In the early 1980s, when the AIDS epidemic was still unidentified and misdiagnosed in America, the disease went by several names, such as “GRID” (gay-related immune disorder) and the pragmatic if not particularly PC “Gay Cancer.” In a 1986 public opinion poll conducted by the Los Angeles Times, 50% of people surveyed supported a quarantine of AIDS patients, and 15% of respondents were in favor of tattooing AIDS victims. This public hysteria is hard to fathom today, until you read Rebecca Makkai’s sweeping new novel The Great Believers. With its title taken from an F. Scott Fitzgerald quotation, Makkai’s third book tells a riveting tale that opens in ’80s Chicago as a group of (mostly) gay men celebrate the life of a friend who recently passed away from the widely misunderstood auto-immune disease. In The Great Believers, Makkai follows this group of friends, who include Yale Tishman, a development director at Northwestern University’s fledgling art gallery and Fiona, the younger sister of the AIDS victim.
But the novel doesn’t stop there. It moves from the high-society art scene of 1920s Paris, to modern times when an older Fiona finds herself in Europe searching for her estranged daughter who joined a cult and hasn’t been heard from in years.
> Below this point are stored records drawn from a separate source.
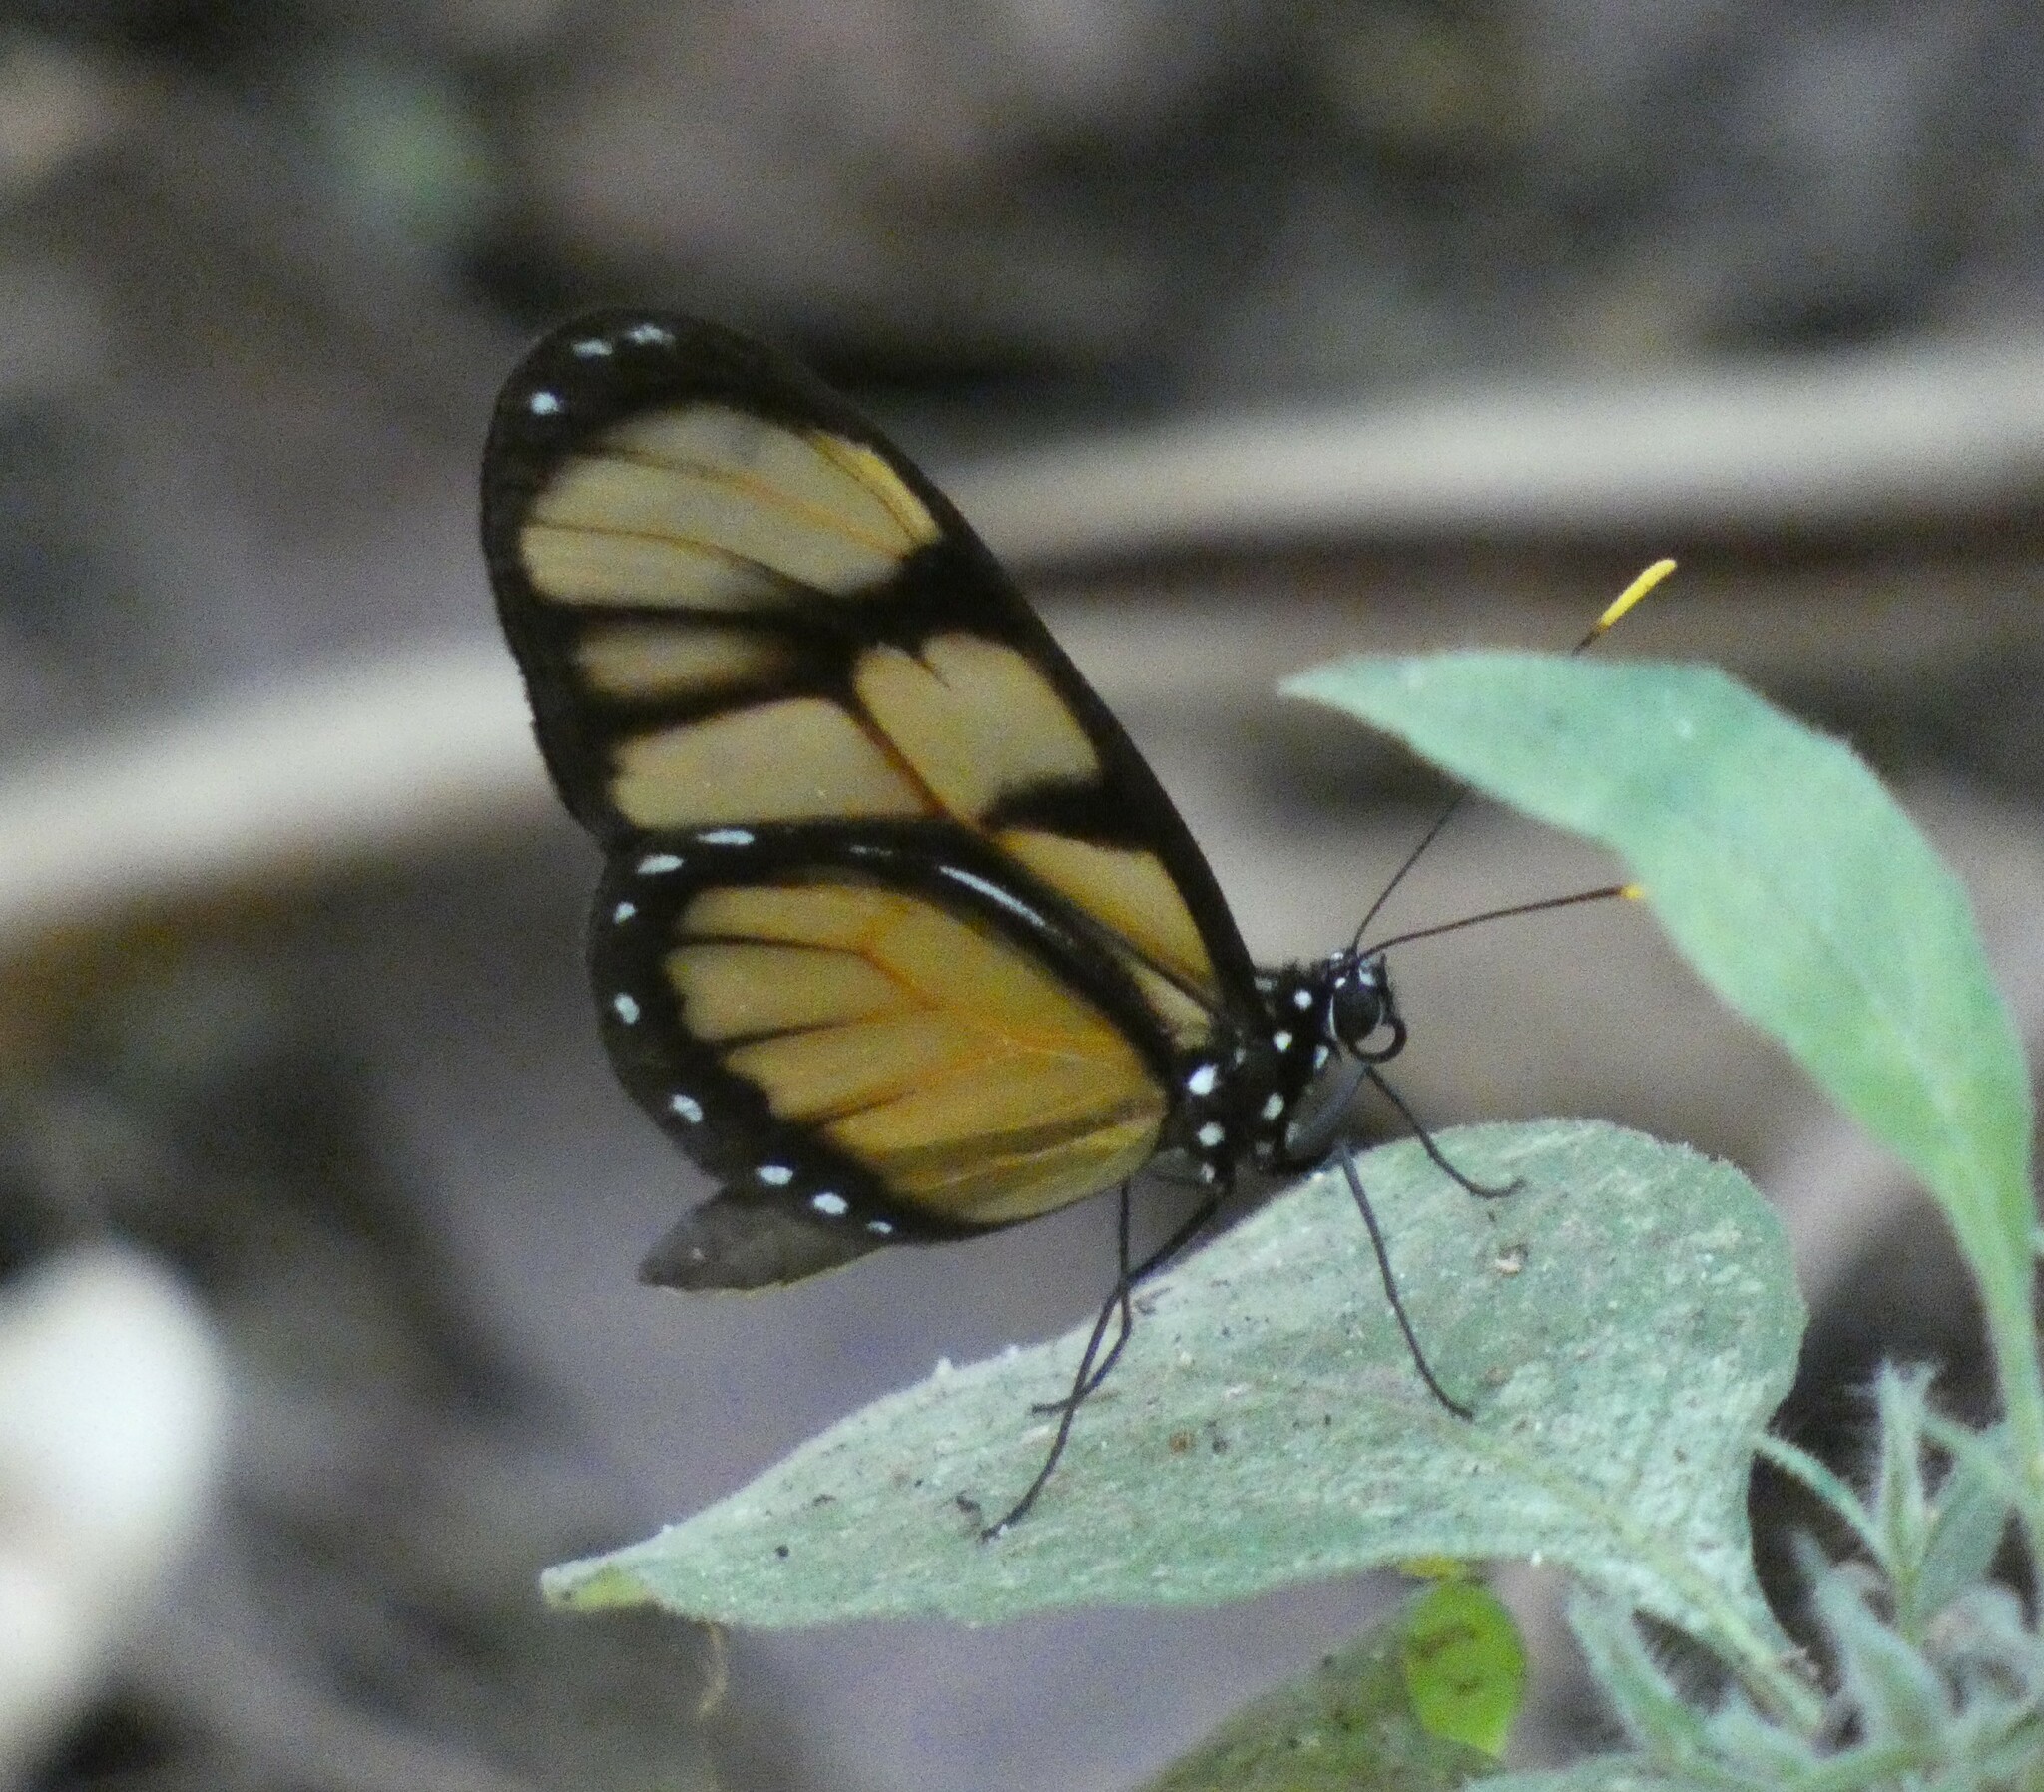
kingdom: Animalia
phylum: Arthropoda
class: Insecta
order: Lepidoptera
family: Nymphalidae
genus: Dircenna
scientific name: Dircenna dero
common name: Dero clearwing
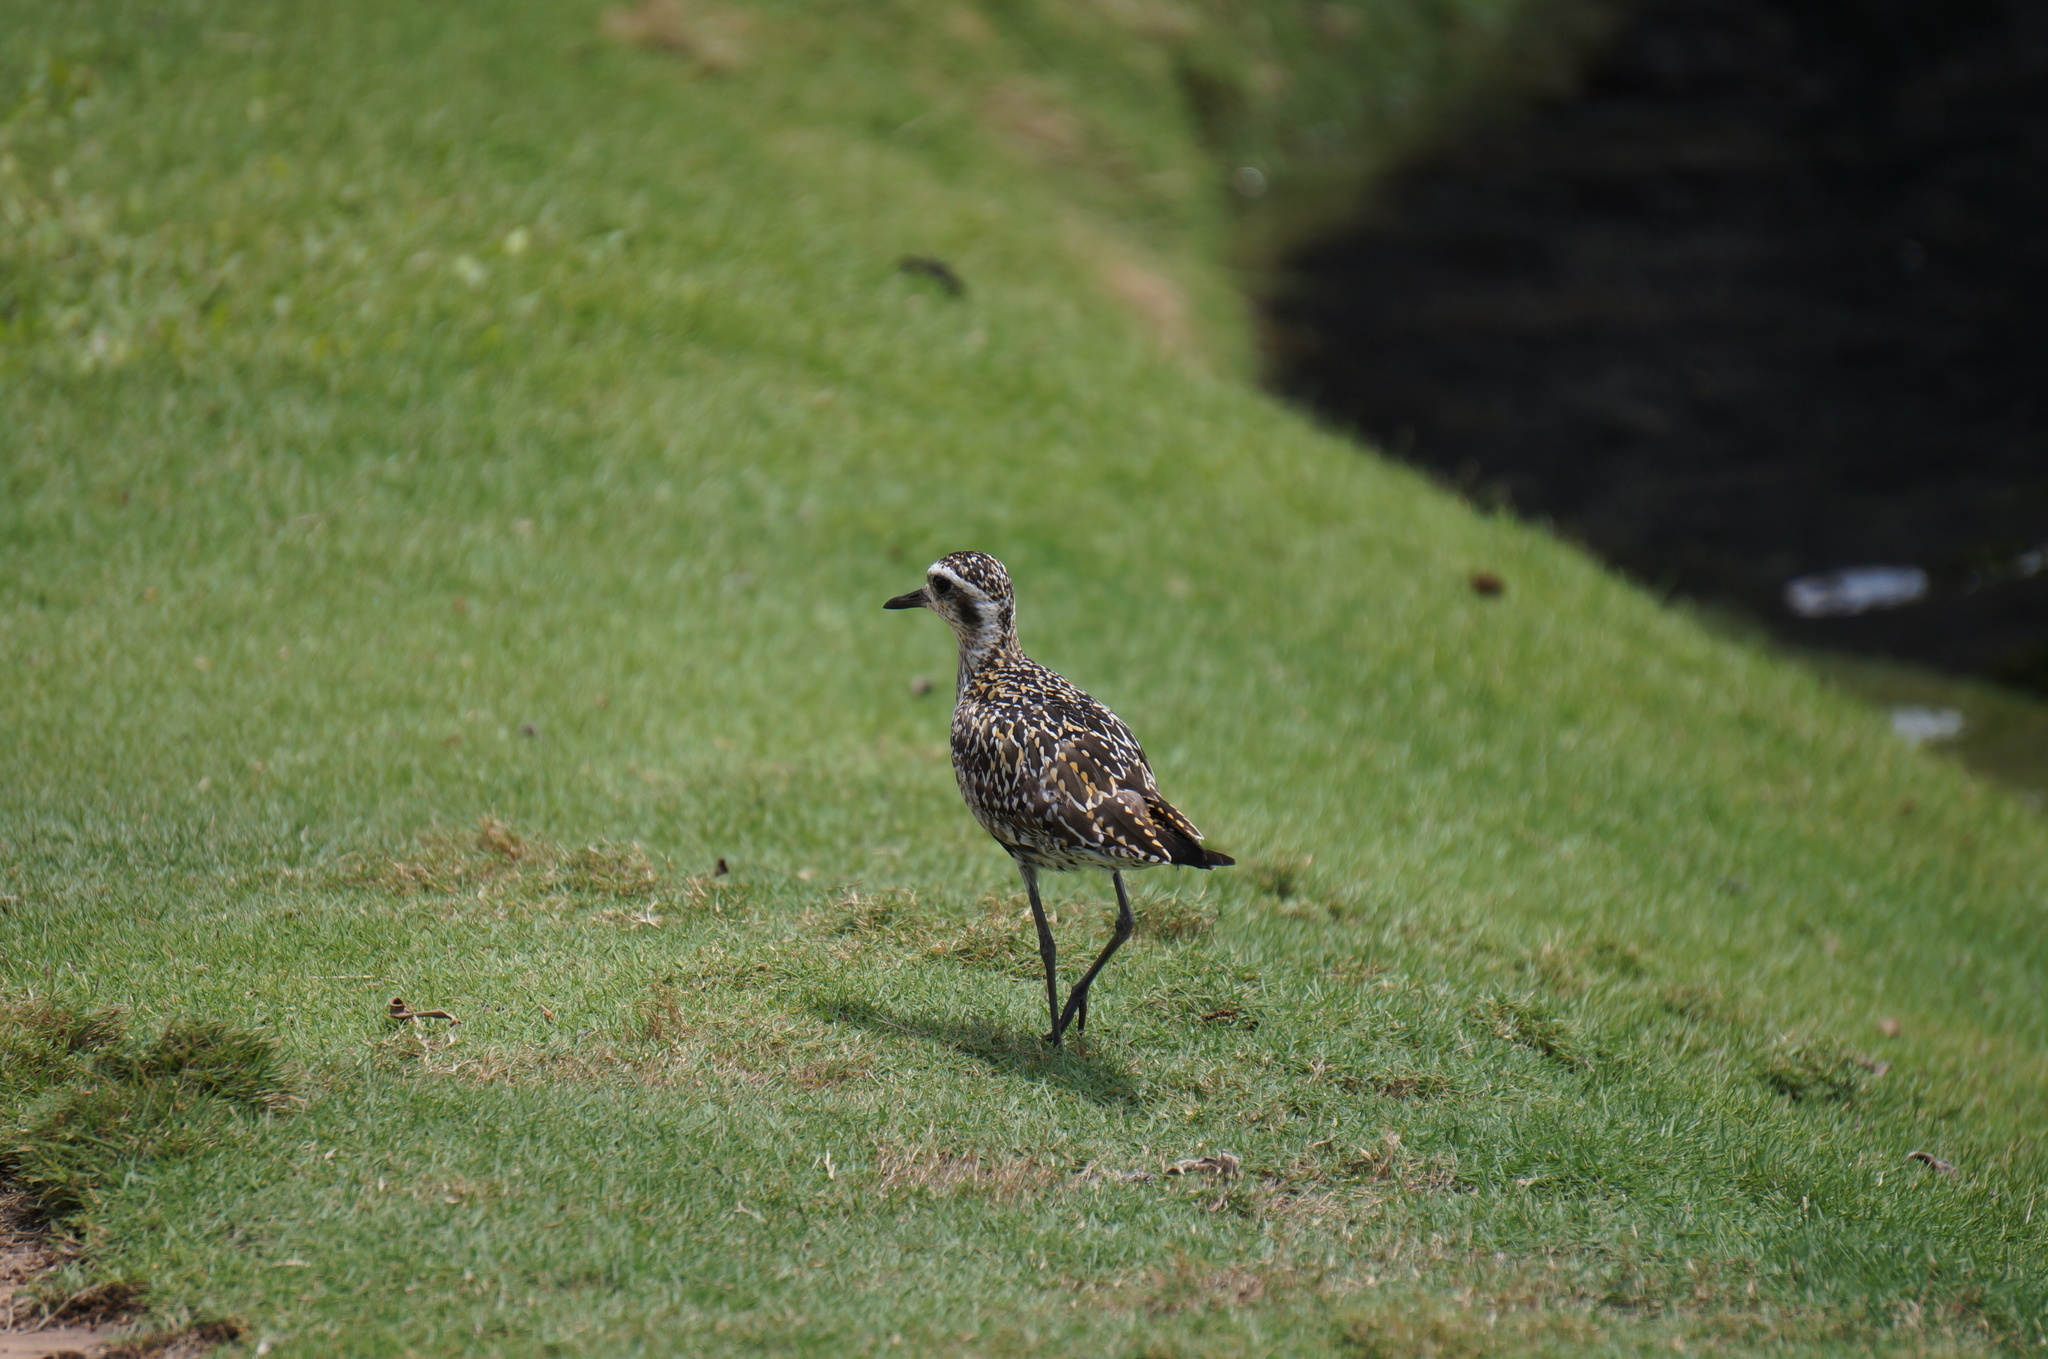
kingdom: Animalia
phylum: Chordata
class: Aves
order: Charadriiformes
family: Charadriidae
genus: Pluvialis
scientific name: Pluvialis fulva
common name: Pacific golden plover
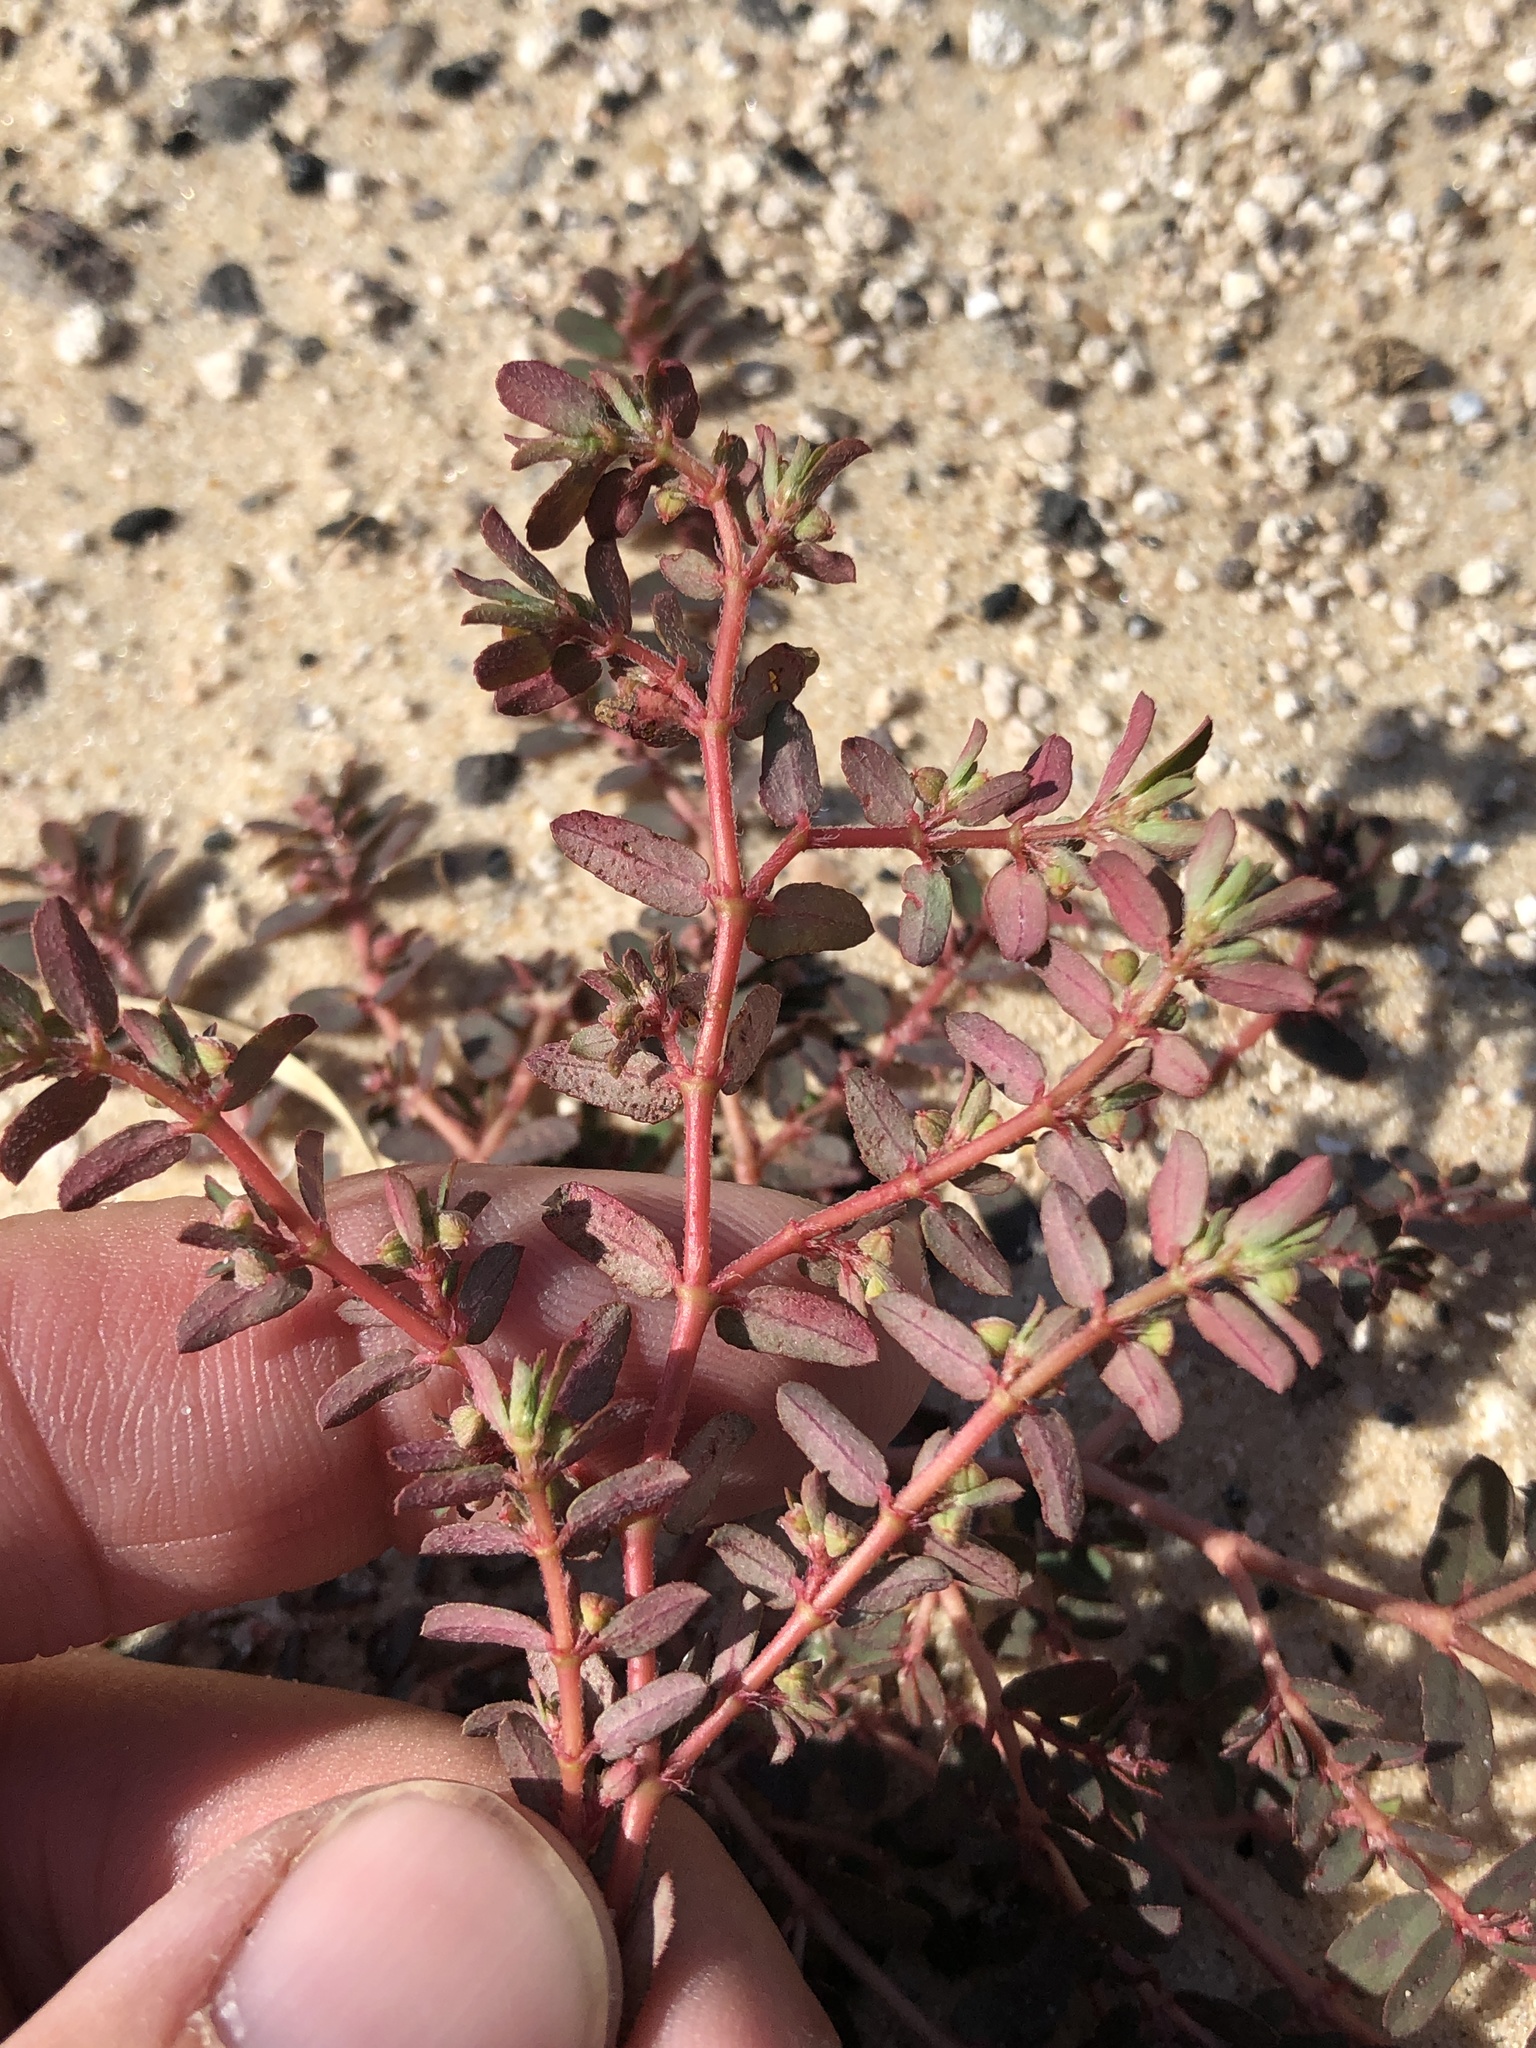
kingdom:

These sprawling, divergent storylines take readers from Chicago’s Boystown to modern day France in a sweeping tale that uses a very real public health emergency to tell some of the most heartfelt stories of the people closest to the crisis.
Makkai is a Chicago-based writer whose previous novels include The Hundred-Year House and The Borrower. She will appear at Boswell Book Company in conversation with WUWM’s Mitch Teich at 7 p.m. on Tuesday, Aug. 28.